To-do item
Would you repeat every entry below word for word but drop the images?

Electronics engineering source data
+===+
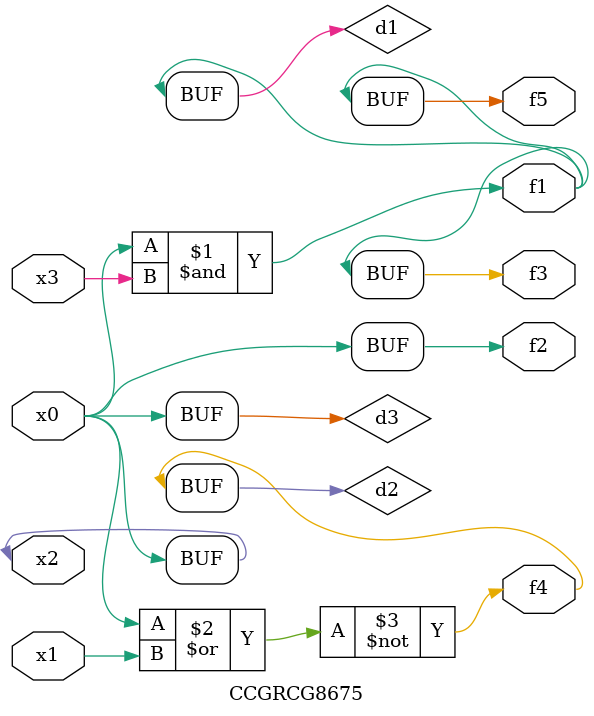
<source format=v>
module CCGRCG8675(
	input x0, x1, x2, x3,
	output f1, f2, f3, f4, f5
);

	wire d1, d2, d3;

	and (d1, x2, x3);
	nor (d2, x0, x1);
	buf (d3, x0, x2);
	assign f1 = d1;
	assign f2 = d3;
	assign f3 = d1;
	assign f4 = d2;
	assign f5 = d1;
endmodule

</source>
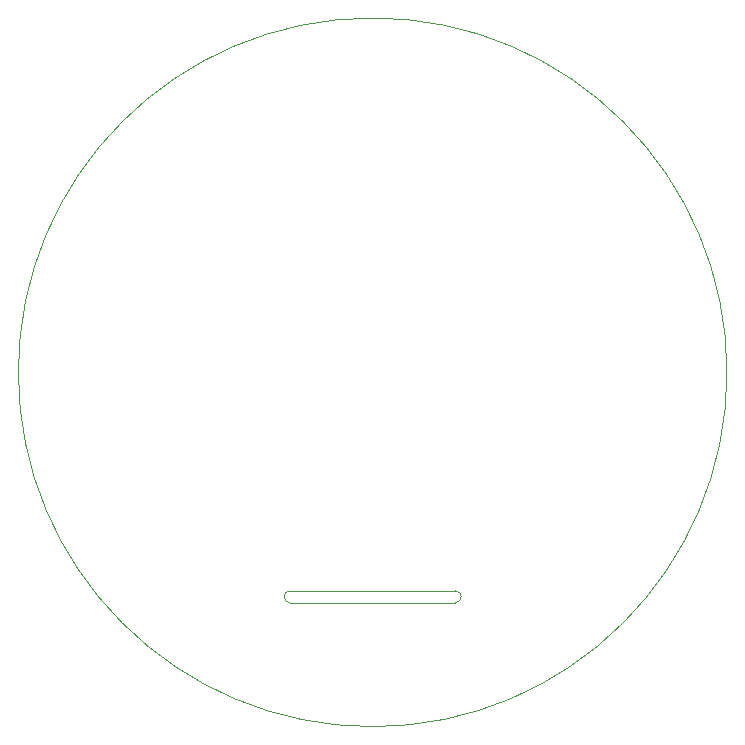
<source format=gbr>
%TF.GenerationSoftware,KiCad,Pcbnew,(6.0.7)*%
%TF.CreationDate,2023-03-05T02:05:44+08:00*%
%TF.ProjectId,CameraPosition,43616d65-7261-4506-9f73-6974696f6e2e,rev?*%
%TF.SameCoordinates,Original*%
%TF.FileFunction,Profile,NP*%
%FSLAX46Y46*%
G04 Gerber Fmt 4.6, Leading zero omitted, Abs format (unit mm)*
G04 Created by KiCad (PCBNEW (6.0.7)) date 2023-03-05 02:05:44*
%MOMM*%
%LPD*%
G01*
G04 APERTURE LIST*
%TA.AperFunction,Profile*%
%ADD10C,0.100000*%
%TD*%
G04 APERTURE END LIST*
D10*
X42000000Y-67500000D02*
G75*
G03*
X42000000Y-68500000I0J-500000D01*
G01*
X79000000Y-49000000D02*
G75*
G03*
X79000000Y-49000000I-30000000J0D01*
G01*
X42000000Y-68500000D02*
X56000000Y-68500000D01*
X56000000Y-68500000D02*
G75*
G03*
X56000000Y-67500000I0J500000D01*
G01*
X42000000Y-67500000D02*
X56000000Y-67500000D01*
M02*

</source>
+===+
Finished task
<source format=v>
module CCGRCG8675(
	input x0, x1, x2, x3,
	output f1, f2, f3, f4, f5
);

	wire d1, d2, d3;

	and (d1, x2, x3);
	nor (d2, x0, x1);
	buf (d3, x0, x2);
	assign f1 = d1;
	assign f2 = d3;
	assign f3 = d1;
	assign f4 = d2;
	assign f5 = d1;
endmodule

</source>
<source format=gbr>
%TF.GenerationSoftware,KiCad,Pcbnew,(6.0.7)*%
%TF.CreationDate,2023-03-05T02:05:44+08:00*%
%TF.ProjectId,CameraPosition,43616d65-7261-4506-9f73-6974696f6e2e,rev?*%
%TF.SameCoordinates,Original*%
%TF.FileFunction,Profile,NP*%
%FSLAX46Y46*%
G04 Gerber Fmt 4.6, Leading zero omitted, Abs format (unit mm)*
G04 Created by KiCad (PCBNEW (6.0.7)) date 2023-03-05 02:05:44*
%MOMM*%
%LPD*%
G01*
G04 APERTURE LIST*
%TA.AperFunction,Profile*%
%ADD10C,0.100000*%
%TD*%
G04 APERTURE END LIST*
D10*
X42000000Y-67500000D02*
G75*
G03*
X42000000Y-68500000I0J-500000D01*
G01*
X79000000Y-49000000D02*
G75*
G03*
X79000000Y-49000000I-30000000J0D01*
G01*
X42000000Y-68500000D02*
X56000000Y-68500000D01*
X56000000Y-68500000D02*
G75*
G03*
X56000000Y-67500000I0J500000D01*
G01*
X42000000Y-67500000D02*
X56000000Y-67500000D01*
M02*

</source>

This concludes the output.